Waylon is a real asset and sets a fine example of how to work within the pecking order and a much loved horse at C.H.S.



Lawson was abandoned by his owner in a paddock for two years. He came to the attention of a local pensioner who gave him hay and fresh water and teamed him up with a companion horse named Mother. Had this kind gentleman not come to Lawson’s aid, he would certainly not be here today. During those two years it took its toll on his teeth, hooves and in a minor way his well being. At C.H.S. we have been able to give him excellent dental care and provide to daily mulch his hay.

Even with six monthly dental work his teeth never will be totally sound. His hooves are trimmed consistently and show marked improvement. Time is what he needs. Also Lawson had a very nasty sore near his tail that took special treatment to heal it.

Visitors to the sanctuary are often heard to say “what a beautiful horse”. We would like to add, that Lawson is a soft, gentle, yes true beautiful horse who enjoys the love and care we extend to him every day.


BRODIE…Welsh Pony…Retired.

Brodie was truly loved by his previous owner who thought the world of this cute little fella, but I have got to be honest in a couple of areas he fell through the cracks. At our first meeting it was obvious he was suffering from a severe case of founder in all four hooves. His frogs were basically non existent and movement was extremely painful for him. This brave little pony endured fortnightly trims until he could move more freely with less pain. His hoof care continues with healing and freedom in mind.

Brodie also had dental problems and at his first dental appointment it was discovered he had two massive ulcers, one on each side of his mouth and eating would have been a painful experience for him. They have of course healed, with eating now a joy. We have given him the nickname “the chaff cutter” because he chews, grinds and swallows his food as never before.

It would be possible to fill a whole page about this adorable brave little pony. But I will conclude by saying as I watch him trot out in the morning with the guys, he thinks he alone is in charge of the herd and I ain’t got the heart to tell him otherwise.



As the owners were expecting their first child, they decided for the time being to place him in a well recommended horse complex for a period of twelve months. During a visit some months later to check on his welfare, they were horrified and deeply angered to find him in a much deteriorated condition. He was severely lame with cuts to his forehead, back and rump, under weight (as shown in the photo on "Happy Snaps") and his hooves had not been attended to.

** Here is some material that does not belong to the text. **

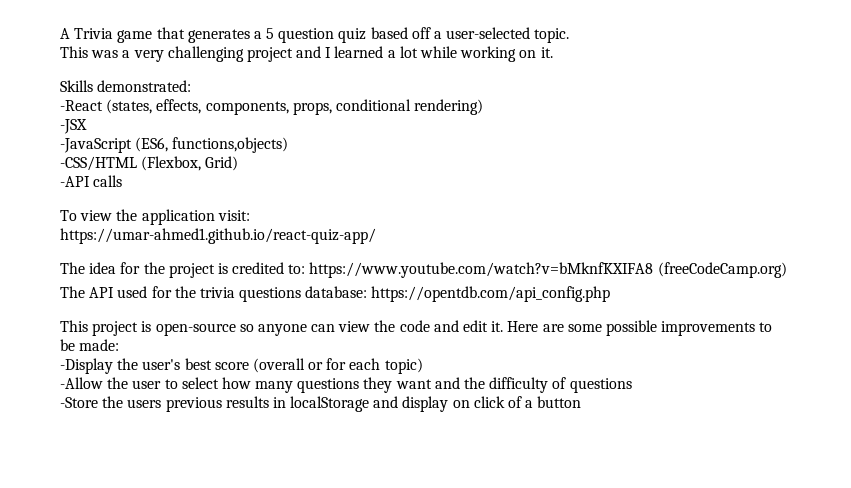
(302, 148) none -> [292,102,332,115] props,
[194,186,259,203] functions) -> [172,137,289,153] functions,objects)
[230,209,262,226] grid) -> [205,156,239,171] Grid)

Perplexed, the owners contacted C.H.S. to ask if there was any possibility of boarding their beloved horse with us to recover until they could sell him to worthy new owners. Eight weeks on at C.H.S., the owners were delighted to see a fine recovery in Perdon due to the close human contact, daily grooming, good quality food and consistent attention to his hooves. During that time, not only his physical well being, but his emotional and spiritual well being thrived due to the company of a well adjusted herd.

Seeing this, the owners were moved to make a very unselfish and difficult decision by putting Perdon's welfare first and requested us, if at all possible for him to become a full time resident, the answer of course was yes. Our only concern, was that because he has such a beautiful personality, we could have another "Mr Perfect" amongst the herd.